August 24, 2008
Eighth gold: 400 medley relay -- Aug. 17
A frenzy of golden energy, Michael Phelps exited the pool, shaking water off his lithe and lean body. Onto the pool deck splashed the droplets -- those Baltimore roots, the memories from Greece and the immaculate show he had just put on in China.
It all gathered together beautifully and perfectly in a puddle. The swimmer made of gold had made history. In winning his eighth gold medal of these Olympics, Phelps broke Mark Spitz's 36-year-old record, a mark once thought untouchable.
"This is all a dream come true," an emotional Phelps said.
When the 400-meter medley relay was finished, Phelps calmly celebrated. In the stands, his mother and two sisters -- both of whom were dressed in gold -- were soaked in tears, exchanging hugs with anyone and everyone. The party wasn't one of restraint; it was one of shock. How was all of this possible?

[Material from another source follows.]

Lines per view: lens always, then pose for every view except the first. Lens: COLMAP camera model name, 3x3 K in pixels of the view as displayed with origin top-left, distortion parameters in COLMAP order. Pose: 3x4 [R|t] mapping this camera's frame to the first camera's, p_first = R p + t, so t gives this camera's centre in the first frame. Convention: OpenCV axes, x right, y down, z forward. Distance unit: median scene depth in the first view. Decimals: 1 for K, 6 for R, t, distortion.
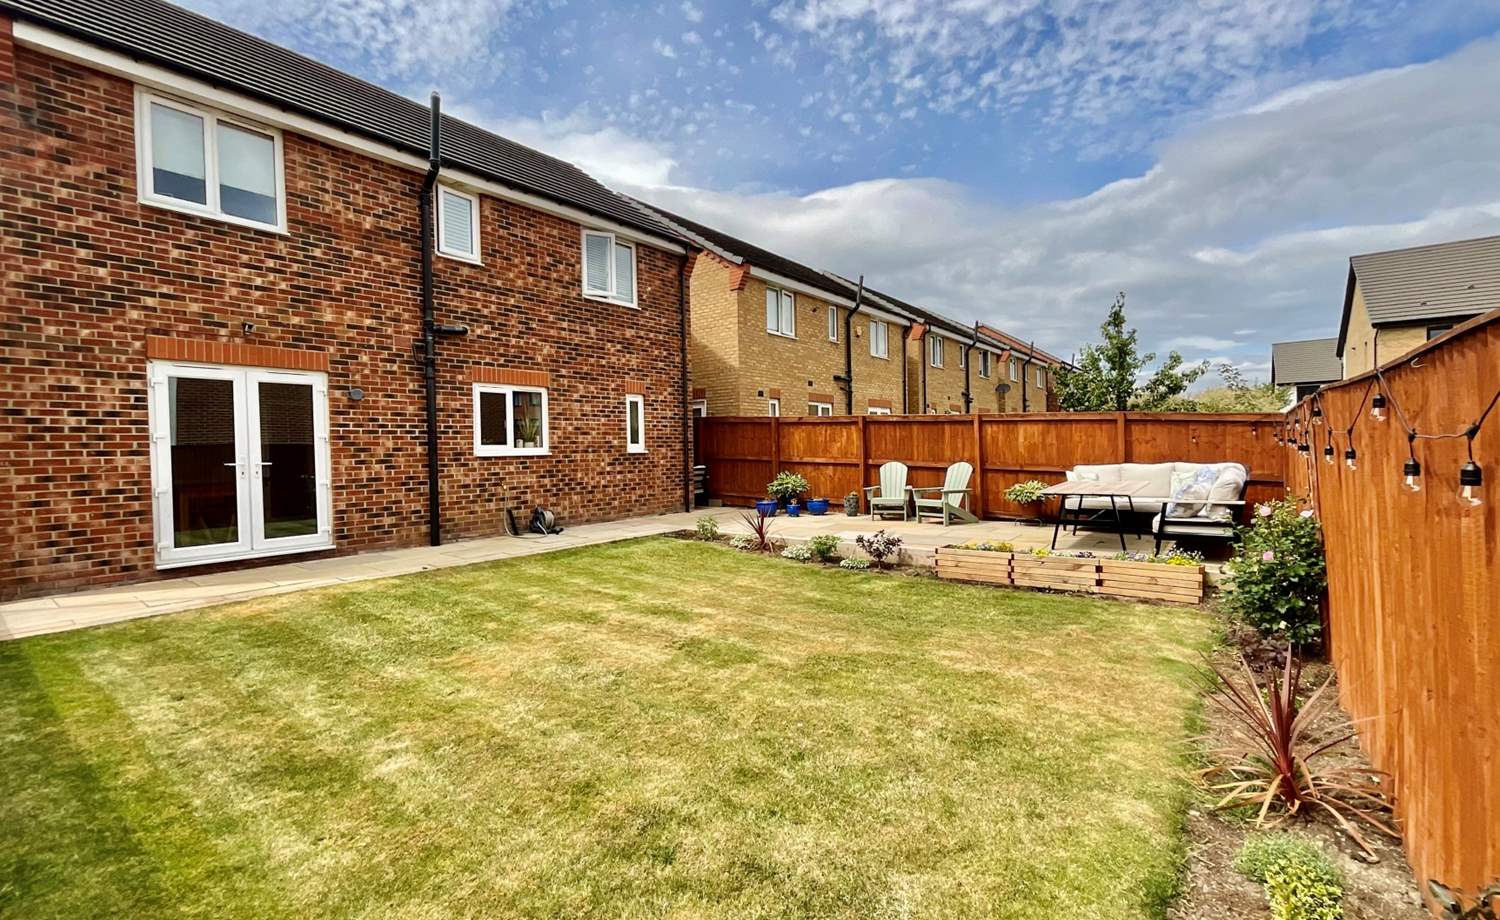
lens RADIAL K [[637.8, 0, 755.3], [0, 637.8, 458.5], [0, 0, 1]] dist [0.000997, -0.001312]
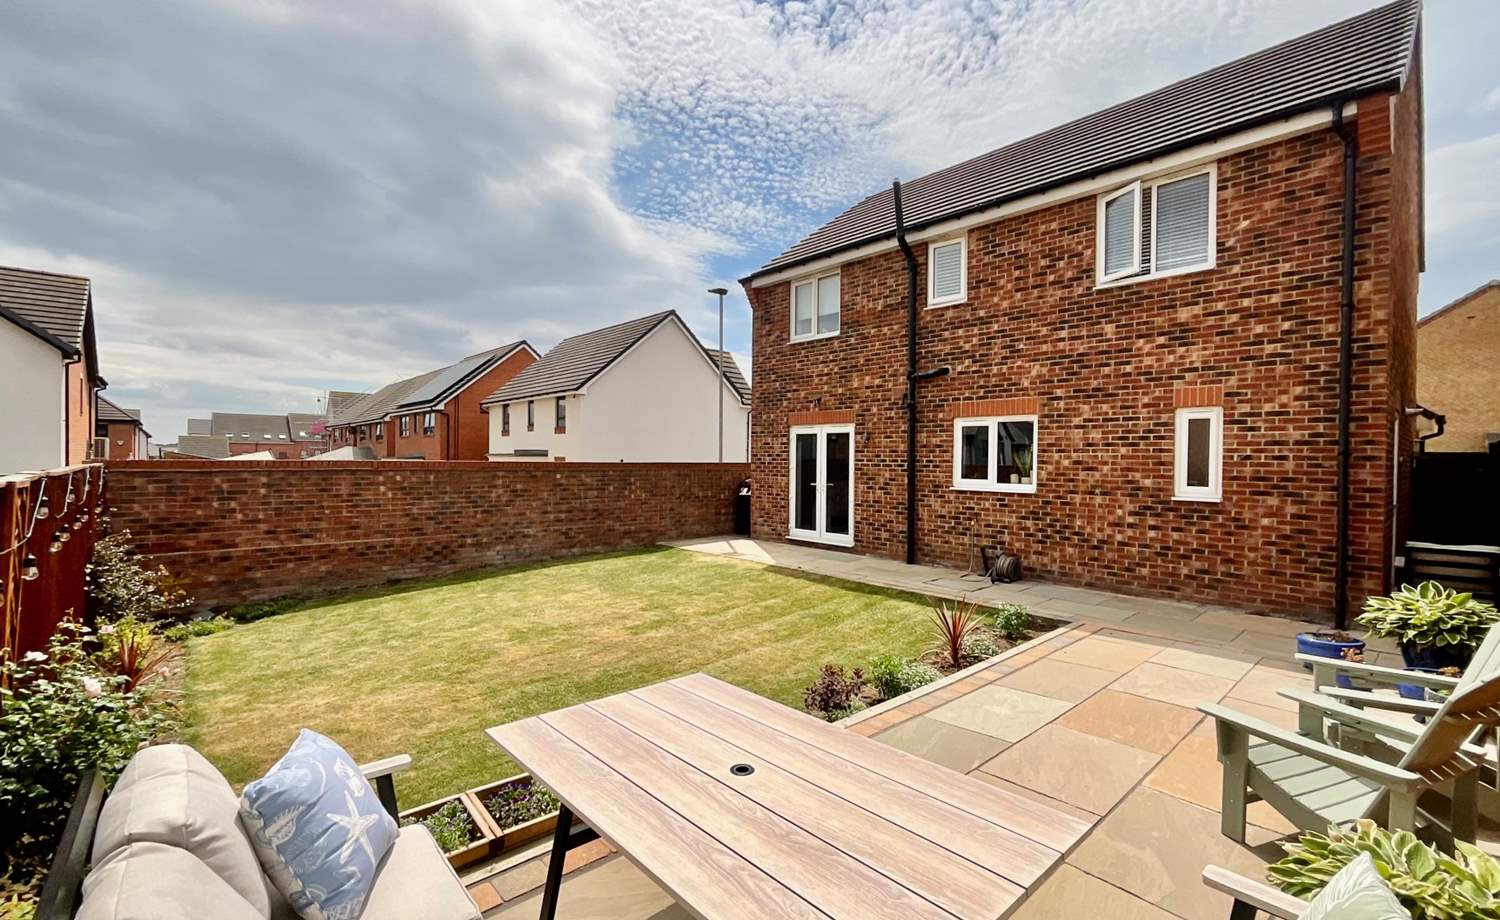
lens RADIAL K [[637.8, 0, 751.4], [0, 637.8, 460.0], [0, 0, 1]] dist [0.000997, -0.001312]
pose [[-0.177603, 0.020134, -0.983896, 0.620140], [-0.022579, 0.999444, 0.024528, -0.066944], [0.983843, 0.026571, -0.177050, 0.829794]]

"Every day it seems like I'm in sort of a dream world," Phelps had said during his quest. "Sometimes you sort of have to pinch yourself to see if it's really real. "I'm just happy I'm in the real world."
The real world, the one of his own design. The one where water is no obstacle and no record is unbreakable. The one where a young boy from Rodgers Forge could take the entire world along on an incredible journey.
His face is now etched permanently on Baltimore's Mount Rushmore of iconic athletes. But make no mistake, he's different from the other legends who have made Maryland glow. John Unitas, Brooks Robinson and Cal Ripken Jr. were recognized from coast to coast. Babe Ruth was a small blip on the global radar.
But millions of people in China know about Phelps. And millions more around the world do, too. It's not just that what we've all witnessed had never happened before.
It's that we cannot reasonably expect to see anything quite like it ever again.